In chapter 3 of Wald's General Relativity he starts by defining a covariant derivative $\nabla$ as a map on a manifold M from tensor fields $\mathscr{T}(k,l) \to \mathscr{T}(k,l+1)$ plus some required properties (linearity, Leibniz rule, etc.).

He then goes on to show that for any two derivatives $\nabla, \tilde{\nabla}$, their difference (applied to a one-form) can be expressed by a tensor as $$\nabla_a \omega_b - \tilde{\nabla}_a \omega_b = C^c_{ab} \omega_c.$$ What I don't understand is that he says we choose $\tilde{\nabla}$ as the usual partial derivative $\partial$ and call the tensors $C^c_{ab} = \Gamma^c_{ab}$ the Christoffel symbols. I thought the partial derivative does not satisfy the required transformation properties of the covariant derivative hence I can't substitute it for $\tilde{\nabla}$.
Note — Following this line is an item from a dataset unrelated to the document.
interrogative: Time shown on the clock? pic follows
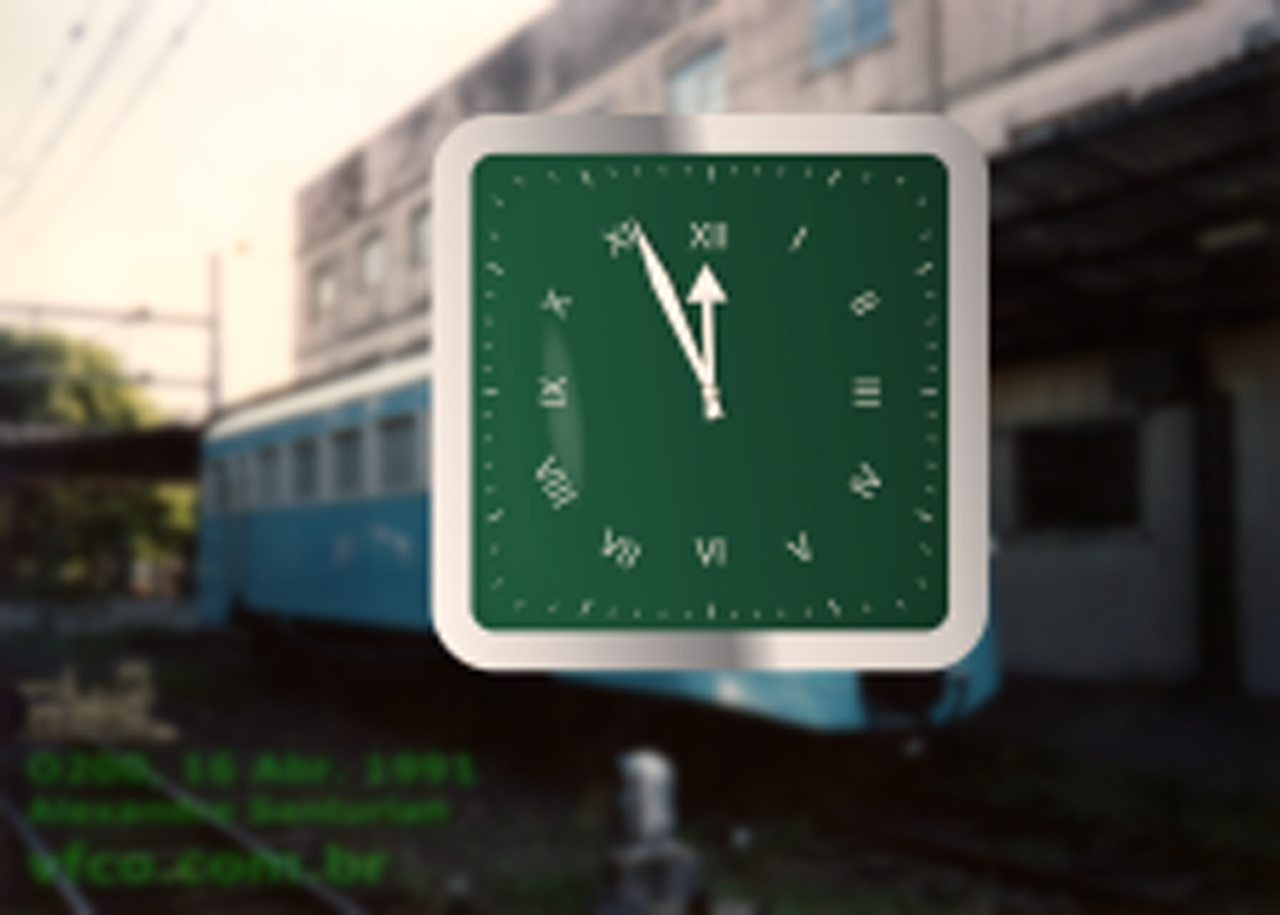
11:56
Another minor issue is that he calls $C^c_{ab}$ a tensor field while he also says it doesn't transform according to the tensor transformation law. What does he then mean by that? That it is a multilinear map?
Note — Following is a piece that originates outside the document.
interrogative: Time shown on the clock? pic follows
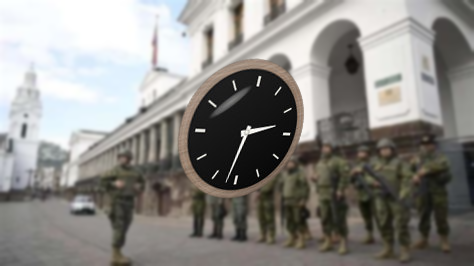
2:32
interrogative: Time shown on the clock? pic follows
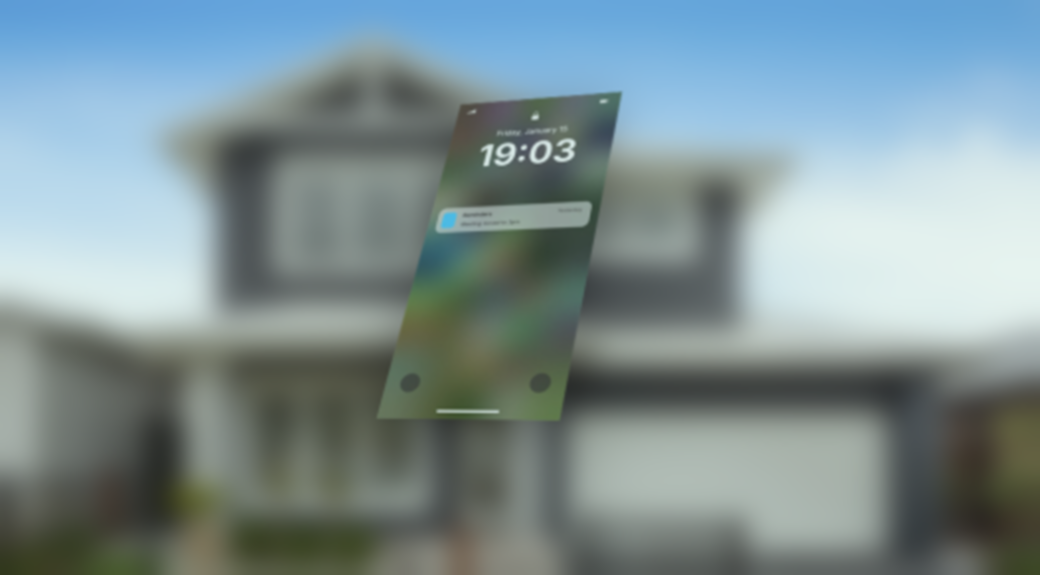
19:03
• In a fixed coordinate patch $\partial_a$ satisfies all requirements Wald mentions. Changing coordinates that notion of covariant derivative transforms as required and it does not coincide with the standard derivative any more. Commented Apr 21, 2018 at 8:55

Under general coordinate transformation (GCT), a tensor transforms like, $$T_{a'b'\cdots}^{c'd'\cdots}=\frac{\partial x^{c'}}{\partial x^c}\frac{\partial x^{d'}} {\partial x^d}\cdots\frac{\partial x^a}{\partial x^{a'}}\frac{\partial x^b}{\partial x^{b'}}\cdots T_{ab}^{cd}$$ It is easy to see from the above equation that partial derivative of a vector under GCT does not transform as a tensor. So we introduce an object called covariant derivative $$D_\mu v^\nu =\partial_\mu v^\nu + \Gamma^{\nu}_{\mu\sigma} v^\sigma$$ and demand that the covariant derivative of a vector transforms tensorially, that is $$D_{\mu'} v^{\nu'}= \partial_{\mu'} x^{\mu} \partial_{\nu} x^{\nu'} D_\mu v^\nu.$$ Note that this requires the Christoffel symbol to transform non-tensorially, $$\Gamma^{\mu'}_{\nu'\lambda'}=\partial_\mu x^{\mu'} \partial_{\nu'} x^\nu \partial_{\lambda'} x^{\lambda} \Gamma^{\mu}_{\nu\lambda} - \partial_{\nu'} x^\nu \partial_{\lambda'} x^{\lambda} \partial_\mu\partial_\lambda x^{\mu'}.$$
However, it can be seen using the transformation law of the tensors that the difference of two Christoffel symbols transforms as a tensor. Furthermore, $$D_\mu v^\nu - \hat{D}_\mu v^\nu = (\Gamma^{\nu}_{\mu\lambda}-\hat{\Gamma}^{\nu}_{\mu\lambda}) v^\lambda$$ We can define the differences of the Christoffel symbol as a (1,2) tensor, say $$C^{\nu}_{\mu\lambda}$$. And this indeed transforms as a tensor. I do not understand why you are saying that it does not transform according to the tensor transformation law.
Wald states, in eq. 3.1.14, that the difference between two distinct derivative operators is characterized exactly by the tensor field $C^c_{ab}$.
Schematically, he is saying that $$\nabla T = \tilde{\nabla}T + CT$$ Where $\nabla$ and $\tilde{\nabla}$ are distinct derivative operators. He now chooses that one of the derivative operators is the regular partial derivative, i.e. he demands that $\tilde{\nabla} =\partial$, in order to find out how the regular partial derivative differs from the covariant derivative. Note that locally in some coordinate patch, $\partial$ does fulfill all of his 5 requirements.